• Extrait choisi:
★ ★ ★ ★
On parle de syndrome du côlon irritable lorsque les symptômes sont présents au minimum 1 jour par semaine sur les 3 derniers mois.

Dans la plupart des cas, les symptômes sont persistants avec une alternance entre périodes de crise et périodes d’accalmie.  Souvent, certaines pathologies sont associées au trouble, par exemple la fibromyalgie, le syndrome de fatigue chronique, la cystite interstitielle ou d’autres troubles digestifs.

Le syndrome n’augmente pas le risque de développer un cancer du côlon ou une maladie inflammatoire chronique de l’intestin comme la maladie de Crohn ou la rectocolite hémorragique.

Diagnostic

Dans la majorité des cas, un simple examen médical associé à un interrogatoire adapté permet de poser le diagnostic de syndrome du côlon irritable.
★ ★ ★ ★
• Série de consignes:
[1] Indiquez si chacune des affirmations suivantes concorde avec l’extrait sur le syndrome du côlon irritable. Répondez par oui ou par non et citez les mots décisifs de l’extrait. (a) Le syndrome augmente le risque de développer un cancer du côlon. (b) On parle de ce syndrome lorsque les symptômes sont présents au minimum un jour par semaine sur les trois derniers mois. (c) Le diagnostic exige le plus souvent des examens complémentaires poussés.
[2] Poursuivez l’extrait sur le syndrome du côlon irritable après sa dernière phrase.

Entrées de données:
★ ★ ★ ★
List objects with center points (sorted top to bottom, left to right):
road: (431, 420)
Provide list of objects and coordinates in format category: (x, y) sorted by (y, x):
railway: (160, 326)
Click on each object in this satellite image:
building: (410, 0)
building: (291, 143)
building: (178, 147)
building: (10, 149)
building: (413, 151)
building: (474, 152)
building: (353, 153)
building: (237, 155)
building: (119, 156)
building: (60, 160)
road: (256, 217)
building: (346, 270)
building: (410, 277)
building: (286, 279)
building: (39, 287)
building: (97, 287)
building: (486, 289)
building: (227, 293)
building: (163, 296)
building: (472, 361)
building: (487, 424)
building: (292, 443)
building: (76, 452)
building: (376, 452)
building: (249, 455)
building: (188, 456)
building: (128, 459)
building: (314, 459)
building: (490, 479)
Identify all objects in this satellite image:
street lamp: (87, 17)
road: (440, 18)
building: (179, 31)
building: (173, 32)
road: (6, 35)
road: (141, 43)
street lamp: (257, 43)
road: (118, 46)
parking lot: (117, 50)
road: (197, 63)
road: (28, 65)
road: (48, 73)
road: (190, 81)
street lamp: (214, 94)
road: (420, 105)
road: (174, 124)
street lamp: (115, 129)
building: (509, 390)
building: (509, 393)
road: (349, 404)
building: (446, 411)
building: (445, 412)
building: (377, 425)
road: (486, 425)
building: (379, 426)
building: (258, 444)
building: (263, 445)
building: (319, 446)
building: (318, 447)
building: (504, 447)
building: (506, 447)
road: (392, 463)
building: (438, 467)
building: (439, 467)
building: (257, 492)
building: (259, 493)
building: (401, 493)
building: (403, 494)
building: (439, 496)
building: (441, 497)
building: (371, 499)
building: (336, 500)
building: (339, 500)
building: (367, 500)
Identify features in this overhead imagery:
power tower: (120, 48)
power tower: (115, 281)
★ ★ ★ ★
• Réponses aux exercices:
[1]
(a) Non : « Le syndrome n’augmente pas le risque de développer un cancer du côlon ».
(b) Oui : « On parle de syndrome du côlon irritable lorsque les symptômes sont présents au minimum 1 jour par semaine sur les 3 derniers mois. »
(c) Non : « Dans la majorité des cas, un simple examen médical associé à un interrogatoire adapté permet de poser le diagnostic de syndrome du côlon irritable. »

[2]
Pour établir son diagnostic, le médecin recherche l’existence de certains signes ou « critères de Rome », à savoir :

  • La présence pendant plus de 3 jours par mois, pendant au minimum 3 mois, au cours des 6 derniers mois, de troubles fonctionnels de l’intestin ;
  • La présence de 2 des éléments suivants lors des crises : un soulagement des douleurs par la défécation, une modification de la fréquence ou de la consistance des selles.

Dans les cas où les symptômes surviennent après 50 ans, la nuit ou suite à un séjour à l’étranger, ou qu’il existe des signes associés (amaigrissement, fièvre, etc.), des examens complémentaires sont nécessaires. En effet, l’objectif est de s’assurer qu’une autre pathologie (par exemple, la maladie coeliaque, l’intolérance au lactose, une allergie alimentaire, la maladie de Crohn, un cancer colorectal, une infection intestinale, etc.) n’est pas à l’origine des troubles observés.

Traitement

La prise en charge médicale d’un patient souffrant du syndrome du côlon irritable a pour objectif d’aider le patient à :

  • Diminuer l’intensité et la fréquence des symptômes ;
  • Réduire la sévérité de la maladie pour améliorer la qualité de vie ;
  • Identifier les facteurs ou aliments déclenchant les symptômes ;
  • Suivre les conseils hygiéno-diététiques ;
  • Exprimer son ressenti vis-à-vis de l’affection.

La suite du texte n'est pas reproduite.